Hof van Discipline, 3 november 2006, nummer 4587
(mrs. Van Erp Taalman Kip-Nieuwenkamp, Driessen-
Poortvliet, De Ruuk, Hooykaas en Paulussen)
Raad van Discipline ‘s-Hertogenbosch, 24 april 2006
(mrs. Houterman, Caudri, Theunissen, Henselmans en Kneepkens)
Voor een klager staat geen hoger beroep open voor zover zijn klachten gegrond zijn verklaard. In hoger beroep kan op een door de raad aanvaarde klachtomschrijving waarmee de klager heeft ingestemd niet worden teruggekomen.
– Advocatenwet artt. 46c en 56 lid 1 onder a
Feiten
Klager heeft tegen mr. X een klacht ingediend, die door de raad gegrond is geacht. Aan mr. X is de maatregel van een enkele waarschuwing opgelegd. Klager is tijdig in beroep gekomen en stelt – voor zover hier van belang – dat ‘de straf (een enkele waarschuwing) ronduit belachelijk is in het licht van de delicten begaan door mr. X’ en dat ‘in het verslag van de zitting van de raad niet wordt ingegaan op mijn beschuldigingen van fraude, bedrog, valsheid in geschrifte en diefstal’. Het hoger beroep strekt tot vernietiging van de beslissing van de raad en gegrondverklaring van alle klachten met oplegging van een zwaardere maatregel.
Overwegingen hof
Ingevolge art. 56 lid 1 onder a van de Advocatenwet kan een klager slechts hoger beroep instellen als zijn klacht geheel of ten dele ongegrond is verklaard.
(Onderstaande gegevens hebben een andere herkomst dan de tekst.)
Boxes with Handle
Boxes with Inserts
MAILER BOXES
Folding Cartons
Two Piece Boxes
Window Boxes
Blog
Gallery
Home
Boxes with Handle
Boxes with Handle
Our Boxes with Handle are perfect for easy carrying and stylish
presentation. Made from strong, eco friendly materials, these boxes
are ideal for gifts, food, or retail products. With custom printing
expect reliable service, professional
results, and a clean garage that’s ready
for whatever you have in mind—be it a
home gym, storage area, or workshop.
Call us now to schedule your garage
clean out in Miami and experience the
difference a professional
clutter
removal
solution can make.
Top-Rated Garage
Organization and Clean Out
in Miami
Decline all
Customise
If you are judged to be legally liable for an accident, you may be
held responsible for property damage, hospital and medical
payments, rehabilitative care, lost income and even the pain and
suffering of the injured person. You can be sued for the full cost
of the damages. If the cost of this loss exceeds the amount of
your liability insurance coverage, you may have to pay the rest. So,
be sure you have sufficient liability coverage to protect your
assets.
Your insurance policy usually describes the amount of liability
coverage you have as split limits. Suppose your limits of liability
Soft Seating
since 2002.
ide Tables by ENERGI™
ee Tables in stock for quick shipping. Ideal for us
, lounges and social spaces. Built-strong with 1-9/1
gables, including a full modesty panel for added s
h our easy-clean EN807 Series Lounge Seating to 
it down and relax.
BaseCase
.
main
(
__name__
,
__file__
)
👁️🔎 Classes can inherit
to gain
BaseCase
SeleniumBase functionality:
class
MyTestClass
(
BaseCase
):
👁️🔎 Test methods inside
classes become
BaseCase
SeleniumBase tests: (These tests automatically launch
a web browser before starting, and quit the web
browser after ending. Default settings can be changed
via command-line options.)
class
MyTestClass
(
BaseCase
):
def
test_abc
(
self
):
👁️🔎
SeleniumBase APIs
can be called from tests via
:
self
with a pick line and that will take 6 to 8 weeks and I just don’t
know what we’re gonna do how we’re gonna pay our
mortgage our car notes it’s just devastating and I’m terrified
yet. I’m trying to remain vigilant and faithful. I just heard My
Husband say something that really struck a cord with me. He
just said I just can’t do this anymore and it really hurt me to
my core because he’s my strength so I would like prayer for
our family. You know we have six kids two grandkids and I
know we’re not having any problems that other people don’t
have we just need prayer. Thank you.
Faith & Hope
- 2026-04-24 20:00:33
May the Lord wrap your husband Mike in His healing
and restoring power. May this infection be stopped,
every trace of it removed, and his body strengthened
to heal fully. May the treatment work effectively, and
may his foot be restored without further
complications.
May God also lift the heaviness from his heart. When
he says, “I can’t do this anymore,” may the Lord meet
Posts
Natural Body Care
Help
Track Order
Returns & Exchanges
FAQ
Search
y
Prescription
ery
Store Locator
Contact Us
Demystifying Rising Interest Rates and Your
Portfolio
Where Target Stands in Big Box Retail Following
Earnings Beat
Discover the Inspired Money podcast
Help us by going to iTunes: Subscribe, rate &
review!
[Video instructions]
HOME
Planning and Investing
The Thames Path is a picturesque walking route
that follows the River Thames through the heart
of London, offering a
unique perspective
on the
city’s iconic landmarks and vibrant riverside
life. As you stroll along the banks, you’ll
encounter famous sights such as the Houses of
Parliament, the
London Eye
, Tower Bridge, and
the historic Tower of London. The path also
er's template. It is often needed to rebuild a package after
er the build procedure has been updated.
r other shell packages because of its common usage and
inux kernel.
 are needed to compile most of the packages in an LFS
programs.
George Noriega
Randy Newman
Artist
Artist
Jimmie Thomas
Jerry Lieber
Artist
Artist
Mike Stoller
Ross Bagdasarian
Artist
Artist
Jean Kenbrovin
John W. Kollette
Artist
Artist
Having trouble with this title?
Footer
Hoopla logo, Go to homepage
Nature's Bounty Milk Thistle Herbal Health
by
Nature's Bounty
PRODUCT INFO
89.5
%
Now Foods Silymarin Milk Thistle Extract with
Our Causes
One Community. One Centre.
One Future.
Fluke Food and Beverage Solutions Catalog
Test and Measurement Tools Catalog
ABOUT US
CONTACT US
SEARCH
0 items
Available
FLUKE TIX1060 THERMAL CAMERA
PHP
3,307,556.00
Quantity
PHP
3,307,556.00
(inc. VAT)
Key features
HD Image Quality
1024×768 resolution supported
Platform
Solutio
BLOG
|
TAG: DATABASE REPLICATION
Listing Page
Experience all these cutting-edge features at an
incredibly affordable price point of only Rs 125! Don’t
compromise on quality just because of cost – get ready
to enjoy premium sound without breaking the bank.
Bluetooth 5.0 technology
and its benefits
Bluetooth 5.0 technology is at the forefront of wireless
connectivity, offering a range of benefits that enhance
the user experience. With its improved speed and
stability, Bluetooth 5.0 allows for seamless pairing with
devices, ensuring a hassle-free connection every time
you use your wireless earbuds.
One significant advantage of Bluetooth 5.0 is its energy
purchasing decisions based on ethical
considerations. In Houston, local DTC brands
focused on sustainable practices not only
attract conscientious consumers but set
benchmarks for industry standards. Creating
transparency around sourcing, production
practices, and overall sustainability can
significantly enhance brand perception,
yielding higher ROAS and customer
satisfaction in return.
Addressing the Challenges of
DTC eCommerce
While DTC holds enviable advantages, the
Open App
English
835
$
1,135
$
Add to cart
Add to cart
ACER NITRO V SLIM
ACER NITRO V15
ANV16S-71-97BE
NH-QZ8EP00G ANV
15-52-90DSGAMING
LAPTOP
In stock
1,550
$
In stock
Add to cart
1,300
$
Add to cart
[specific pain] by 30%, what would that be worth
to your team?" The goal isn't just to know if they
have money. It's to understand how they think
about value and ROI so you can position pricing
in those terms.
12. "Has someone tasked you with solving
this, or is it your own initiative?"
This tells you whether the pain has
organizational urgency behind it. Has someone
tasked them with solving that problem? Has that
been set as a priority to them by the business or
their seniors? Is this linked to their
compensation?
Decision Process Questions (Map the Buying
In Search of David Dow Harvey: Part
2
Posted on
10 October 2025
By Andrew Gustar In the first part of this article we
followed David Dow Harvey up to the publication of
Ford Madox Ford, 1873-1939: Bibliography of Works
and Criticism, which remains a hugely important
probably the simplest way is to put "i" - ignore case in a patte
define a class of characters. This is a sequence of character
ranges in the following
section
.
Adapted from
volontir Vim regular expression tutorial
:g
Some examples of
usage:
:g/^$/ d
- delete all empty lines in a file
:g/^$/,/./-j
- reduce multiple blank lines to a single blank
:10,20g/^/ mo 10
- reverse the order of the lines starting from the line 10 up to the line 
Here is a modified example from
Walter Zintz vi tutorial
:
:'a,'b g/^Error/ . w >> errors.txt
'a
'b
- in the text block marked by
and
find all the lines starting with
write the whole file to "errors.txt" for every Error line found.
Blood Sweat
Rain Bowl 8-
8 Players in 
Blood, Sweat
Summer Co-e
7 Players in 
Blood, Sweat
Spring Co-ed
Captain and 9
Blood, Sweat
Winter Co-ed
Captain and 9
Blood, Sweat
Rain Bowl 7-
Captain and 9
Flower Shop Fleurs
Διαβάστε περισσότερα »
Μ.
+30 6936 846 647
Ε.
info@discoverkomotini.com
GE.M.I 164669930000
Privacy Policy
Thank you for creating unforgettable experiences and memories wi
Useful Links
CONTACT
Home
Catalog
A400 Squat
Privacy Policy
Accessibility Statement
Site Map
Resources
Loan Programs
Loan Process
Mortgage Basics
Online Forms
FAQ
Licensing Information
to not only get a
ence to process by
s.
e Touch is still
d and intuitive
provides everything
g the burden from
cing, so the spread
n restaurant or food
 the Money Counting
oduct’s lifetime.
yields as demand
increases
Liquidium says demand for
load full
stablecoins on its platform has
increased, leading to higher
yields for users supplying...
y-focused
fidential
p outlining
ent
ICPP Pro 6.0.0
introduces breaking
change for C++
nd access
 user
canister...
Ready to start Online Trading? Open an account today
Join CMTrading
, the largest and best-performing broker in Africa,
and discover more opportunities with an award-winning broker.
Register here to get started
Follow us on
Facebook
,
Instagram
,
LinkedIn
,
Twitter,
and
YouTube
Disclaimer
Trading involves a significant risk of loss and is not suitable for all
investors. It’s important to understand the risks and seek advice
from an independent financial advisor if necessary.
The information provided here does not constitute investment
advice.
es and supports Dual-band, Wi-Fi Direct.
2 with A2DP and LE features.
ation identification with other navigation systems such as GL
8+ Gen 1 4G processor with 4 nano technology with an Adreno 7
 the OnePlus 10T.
Dit betekent dat voor een klager geen hoger beroep openstaat voor zover zijn klachten gegrond zijn verklaard, dus ook niet indien hij van oordeel is dat de raad ten onrechte ter zake van de gegrond verklaarde klacht geen of een te lichte maatregel heeft opgelegd. In zijn memorie heeft klager aangevoerd dat de raad niet op alle door hem naar voren gebrachte klachten heeft beslist.
Blijkens het procesverbaal van de zitting van de raad heeft de voorzitter de inhoud van de klacht geformuleerd en heeft zowel klager als mr. X verklaard akkoord te gaan met deze formulering. De klachtomschrijving in de beslissing van de raad stemt hiermee overeen. Het is aan de tuchtrechter voorbehouden de inhoud van de door klager op de in art. 46c Advocatenwet voorgeschreven wijze ingediende klacht vast te stellen. Nu klager ter zitting heeft ingestemd met een door de raad aanvaarde klachtomschrijving en de door de deken bij zijn brief van 15 september 2005, waarmee hij de klacht ter kennis van de raad heeft gebracht, gevoegde stukken niets inhouden op grond waarvan zou moeten worden geoordeeld dat de raad in redelijkheid niet tot deze uitleg heeft kunnen komen, wordt de stelling van klager dat de raad niet op alle door hem ingediende klachten heeft beslist, verworpen. Hieraan kan niet afdoen dat hij ter zitting van de raad mogelijk andere klachten naar voren heeft gebracht, aangezien deze niet op de voorgeschreven wijze waren ingediend en dus buiten beschouwing dienden te blijven. Uit het voorgaande volgt dat het door klager tegen de beslissing van de raad ingestelde beroep nietontvankelijk is.
Volgt
Nietontvankelijkheid verklaring van klager.